If you have no splinter:
Then why bother spending time examining your foot?
It’s often a human state of mind being in angst and while a Buddhist approach to detach oneself is an effective method to deal with this problem I also don’t think it’s an absolute answer. Part of our very humanity is driven by thinking, pondering and driving yourself crazy in circles over all the possible maybes of being alive.
I am pondering this as I just got back from a long complicated road trip, which gave me so much to think about. After dealing with some complications of modern day paper work -> I find myself thinking and saying: “Wotever”. Going back to what matters to me: Supporting my family, exploring my art / writing and most importantly just standing outside and feeling the damp afternoon, feeling spring touch my skin, enjoying just being me despite the occasional splinters of angst I step into here and there.
Realizing that the splinters of angst are only momentary bug bites best ignored and not scratched.
I feel the detachment process is not about absolute detachment.
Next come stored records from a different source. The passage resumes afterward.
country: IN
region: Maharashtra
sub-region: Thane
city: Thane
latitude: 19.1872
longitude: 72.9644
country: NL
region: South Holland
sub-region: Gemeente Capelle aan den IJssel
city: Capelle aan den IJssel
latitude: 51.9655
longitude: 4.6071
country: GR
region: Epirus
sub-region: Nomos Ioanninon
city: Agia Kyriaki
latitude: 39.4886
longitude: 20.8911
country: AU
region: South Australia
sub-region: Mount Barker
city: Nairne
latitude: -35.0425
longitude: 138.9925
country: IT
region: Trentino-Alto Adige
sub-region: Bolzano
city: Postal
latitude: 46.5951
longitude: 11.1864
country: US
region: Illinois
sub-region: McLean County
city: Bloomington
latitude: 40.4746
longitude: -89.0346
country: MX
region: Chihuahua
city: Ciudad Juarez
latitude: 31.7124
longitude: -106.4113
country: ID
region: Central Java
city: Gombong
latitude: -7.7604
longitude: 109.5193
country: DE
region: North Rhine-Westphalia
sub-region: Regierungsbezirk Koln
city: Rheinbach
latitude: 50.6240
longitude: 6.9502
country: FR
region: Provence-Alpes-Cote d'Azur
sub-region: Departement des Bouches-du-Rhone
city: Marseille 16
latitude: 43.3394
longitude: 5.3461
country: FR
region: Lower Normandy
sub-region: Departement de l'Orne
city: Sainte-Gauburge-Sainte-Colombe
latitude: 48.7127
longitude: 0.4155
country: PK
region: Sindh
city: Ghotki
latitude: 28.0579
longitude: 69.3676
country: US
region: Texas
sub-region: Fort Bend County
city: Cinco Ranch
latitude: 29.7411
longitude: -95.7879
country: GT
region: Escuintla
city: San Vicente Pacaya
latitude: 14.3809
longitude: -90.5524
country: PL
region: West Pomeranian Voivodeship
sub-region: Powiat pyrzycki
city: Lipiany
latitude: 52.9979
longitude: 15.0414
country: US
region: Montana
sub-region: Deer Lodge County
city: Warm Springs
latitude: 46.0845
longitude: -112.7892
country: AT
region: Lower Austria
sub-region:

I rather teach people a more efficient process of ignoring bites of angst merged with a Taoist enjoyment of experiencing fully the moments of living.
Right now I am smiling: The rain feels so good when its slightly warm and the day is slightly cool.
I grow within a now burning expression of a smile. No matter where I go, I am home within this path of experiencing living for bad and for good.
I wonder… and that wonder is enough for me to support my life.
As I go back to an embrace of afternoon rains touching again as the scent of moist earth. Even though it was yesterday in the experience… yet lasting forever in me. We live within our own eternal heaven, if we decide it is to be so.
The Trap of Being Disconnected
Detachment (Non Attachment really) and Disconnected are not the same thing.
It’s all too easy to feel disconnected from oneself, to lose focus. In the chase of Non Attachment a person can push it too far to become disconnected from life.
It is all too easy to focus too deeply on the disconnected feeling and then push one’s souls further away from a personal center: like pushing a raft out to sea and then losing oneself in greater storms of the ocean of life.
We are mind, body and spirit. This trinity requires always finding a balance between all three. It means playing, it means working out: keeping the body in shape; movement and joy to fill the spirit; poking around angles and depths to explore for the mind.
I help people step away from judgment, from false commitments, from possessions… But I also teach awareness and connection to our spark of life, the presence of wonder and joy in being one with a larger universe and yet also being distinctly alive and unique amid the clarity of all our potentials of our nature to be.
A core part of this practice is awareness and awareness is a step to a deeper connection to life itself.
So please never confuse feeling disconnected to the process of learning how to achieve clarity of non attachment. If you feel disconnected, then take some time to be aware of your life and live if even for a second in a manner to more fully to connect back to your heart.